Safety concerns halt use of mobile classrooms at MP school


Parents of learners enrolled at Tsandzanani Primary School in Matsulu, in Mpumalanga, are appealing to the provincial Education Department, to finish the school project.

They say the school was left incomplete in 2014, with a shortage of six classrooms, toilets, a library and an administrative block.

The school is struggling with overcrowded classrooms.
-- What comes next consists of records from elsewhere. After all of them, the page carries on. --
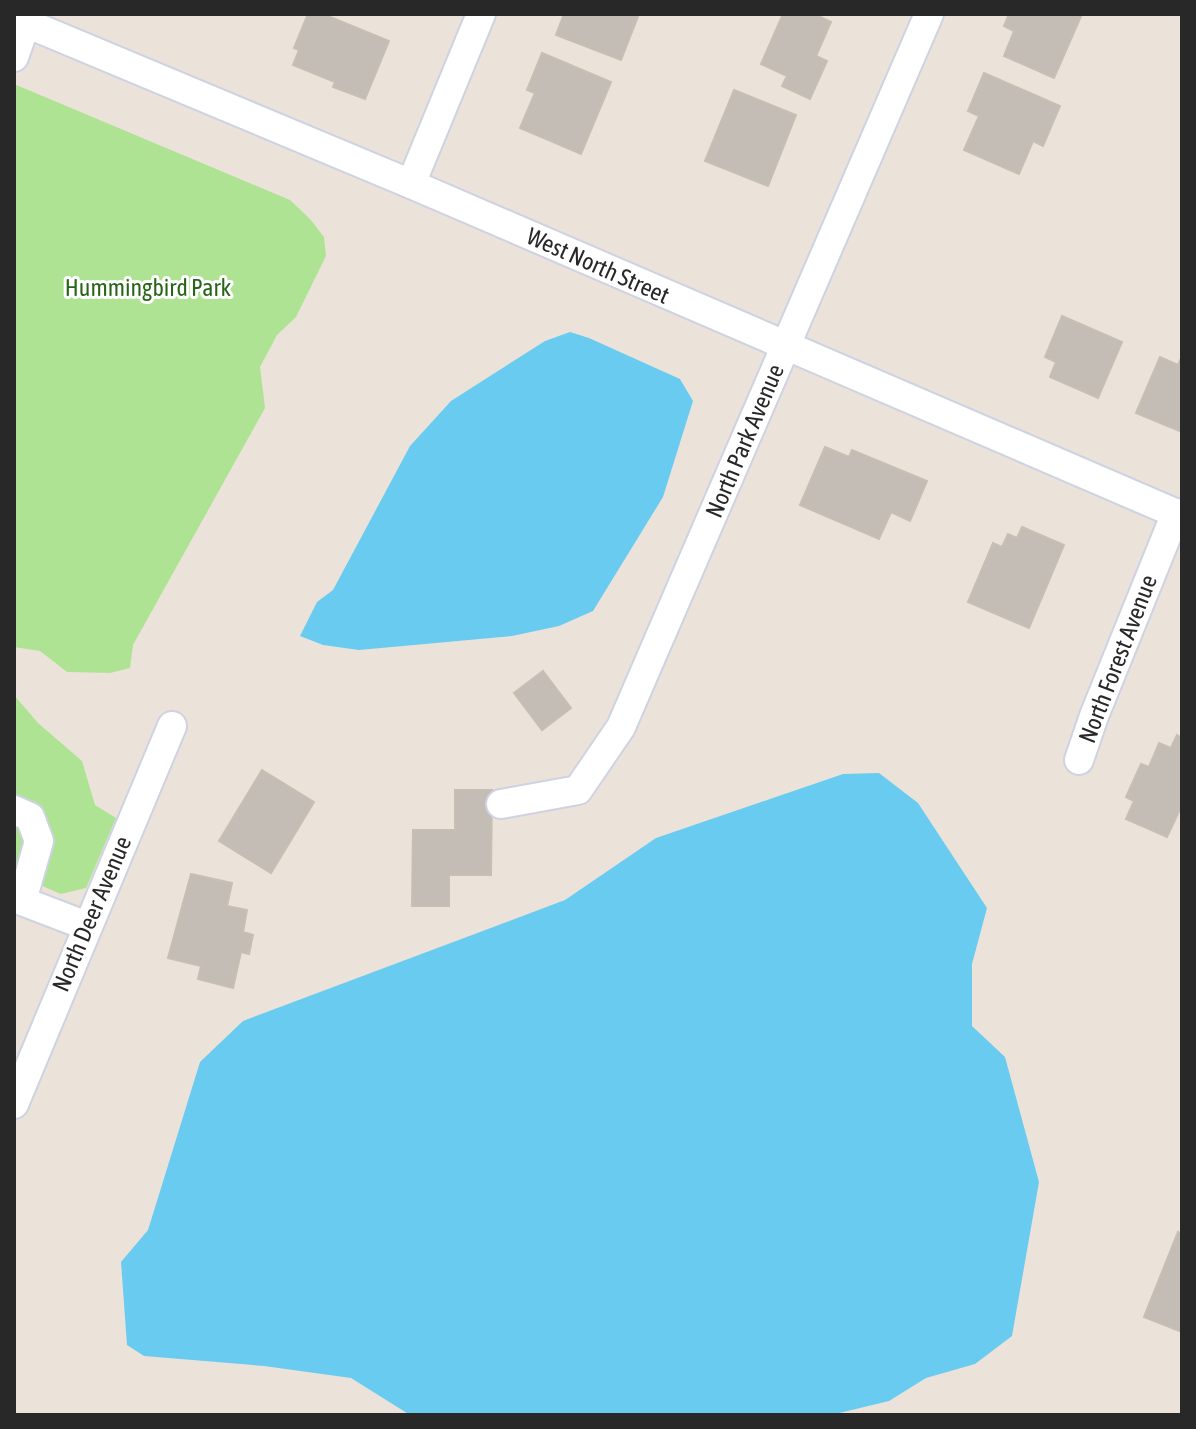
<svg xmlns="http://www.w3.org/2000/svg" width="1196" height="1429" viewBox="0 0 1196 1429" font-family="'Asap Condensed',sans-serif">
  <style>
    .green { fill: #afe394 }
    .water { fill: #6acbf0 }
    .building { fill: #c3bdb6; stroke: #c6bfb3; stroke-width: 2 }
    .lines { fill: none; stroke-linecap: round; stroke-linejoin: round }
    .street-casing { stroke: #cfd2e2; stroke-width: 32 }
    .street { stroke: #fff; stroke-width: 28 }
    .labels { text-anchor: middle; stroke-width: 6; stroke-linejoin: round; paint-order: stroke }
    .street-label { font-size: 24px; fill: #282828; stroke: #fff }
    .park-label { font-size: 24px; fill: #286518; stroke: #fff }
  </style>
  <rect width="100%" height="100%" fill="#ebe3d9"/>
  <g class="green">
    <polygon points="14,84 290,200 310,219 324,237 326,256 296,317 277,335 260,367 265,408 133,645 130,668 110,673 67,672 40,651 14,647"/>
    <polygon points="14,695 38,723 82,761 95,805 116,818 86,888 61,894 14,874"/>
  </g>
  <g class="water">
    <polygon points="570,332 589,338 680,379 693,401 663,497 593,611 559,626 512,636 359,650 323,645 300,636 317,602 333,590 410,446 451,401 545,341"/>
    <polygon points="879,773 918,803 987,908 972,964 972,1026 1005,1057 1039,1182 1012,1336 975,1364 926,1378 889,1401 831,1415 410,1415 351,1378 264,1366 144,1356 127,1345 121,1262 148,1230 200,1062 243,1021 565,900 656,838 843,774"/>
  </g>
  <g class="building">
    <polygon points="308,14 323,14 389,41 365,99 333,87 335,82 293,65 299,50 294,48"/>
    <polygon points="564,14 639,14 621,60 556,35"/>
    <polygon points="783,14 814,14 831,22 816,56 827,61 810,99 782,86 787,76 761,64"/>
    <polygon points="1009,14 1082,14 1054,78 1004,56 1014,31 1004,26"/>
    <polygon points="542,53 611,82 581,154 520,128 535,93 527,90"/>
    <polygon points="984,73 1060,106 1043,146 1033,141 1019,174 964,150 979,116 968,111"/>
    <polygon points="734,90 796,115 768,186 705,161"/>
    <polygon points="1062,316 1122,342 1098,398 1050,377 1056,362 1045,357"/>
    <polygon points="1182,356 1182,432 1136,413 1160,357 1178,365"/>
    <polygon points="825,447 849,457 852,450 927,481 910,521 891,512 879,539 800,505"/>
    <polygon points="1022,527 1064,545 1029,628 968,602 993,543 1002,547 1008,534 1017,538"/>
    <polygon points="543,671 571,708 542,730 514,693"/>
    <polygon points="1177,735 1182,738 1182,805 1167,837 1126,819 1134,801 1126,797 1141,764 1149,767 1159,743 1171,748"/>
    <polygon points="262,770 314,802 271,873 219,841"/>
    <polygon points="455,790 492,790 491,875 449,875 449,906 412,906 413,830 455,830"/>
    <polygon points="191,874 232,883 227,906 247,910 243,932 253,935 249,954 241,952 233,988 198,979 201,966 168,958"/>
    <polygon points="1178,1232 1182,1234 1182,1332 1144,1317"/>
  </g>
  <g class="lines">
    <g class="street-casing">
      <g id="street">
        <polyline points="14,18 411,184 1182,516"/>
        <polyline points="14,57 26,23"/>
        <polyline points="411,184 481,14"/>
        <polyline points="1079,760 1094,716 1176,513"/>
        <polyline points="501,804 578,790 621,727 929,14"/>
        <polyline points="14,810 30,817 39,841 22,901"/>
        <polyline points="14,898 87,926"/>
        <polyline points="14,1104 172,726"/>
      </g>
    </g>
    <use href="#street" class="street"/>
  </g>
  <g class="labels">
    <g class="street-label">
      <text transform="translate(598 266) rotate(24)" y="8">West North Street</text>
      <text transform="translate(745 441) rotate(-67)" y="8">North Park Avenue</text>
      <text transform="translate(1118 659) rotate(-69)" y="8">North Forest Avenue</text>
      <text transform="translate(92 914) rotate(-67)" y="8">North Deer Avenue</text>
    </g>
    <g class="park-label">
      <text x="148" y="296">Hummingbird Park</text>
    </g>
  </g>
  <rect width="1196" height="1429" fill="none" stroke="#282828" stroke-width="32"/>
</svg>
These learners say, they are now learning under trees, after they were recently removed from their dilapidated mobile classrooms due to health and safety concerns.

“Our classrooms are not enough, and these mobile classrooms are very old. They have holes and there are snakes. The school is lacking. We are also concerned about the toilets, and we did ask the MEC that we can convert the toilets to waterborne toilets because we do have a borehole and we are still waiting for a response,” says a learner.

“Today in the mobile classes, a teacher was bitten by a bug and she was rushed to the clinic. We decided to removed the learners from the mobile classrooms due to safety concerns,” says another learner.

Meanwhile, the provincial Education Department spokesperson, Gerald Sambo says the department decided not to build the remaining classrooms, as there is a school adjacent to this with unoccupied classrooms.

“Communities needs to understand that when we provide resources as a department, we are providing to ensure that it is maximally used by the beneficiaries of which in this case is the learners and there is Phumalanga next door to Tsandzanani that has got eight empty classrooms. We’ve spoken to the Students’ Governing Body (SGB), we have spoken to the school to say if there is capacity at a nearby school, let them transfer the learners who are in excess to the nearby school so that they also benefit from learning under conducive environment,” says Sambo.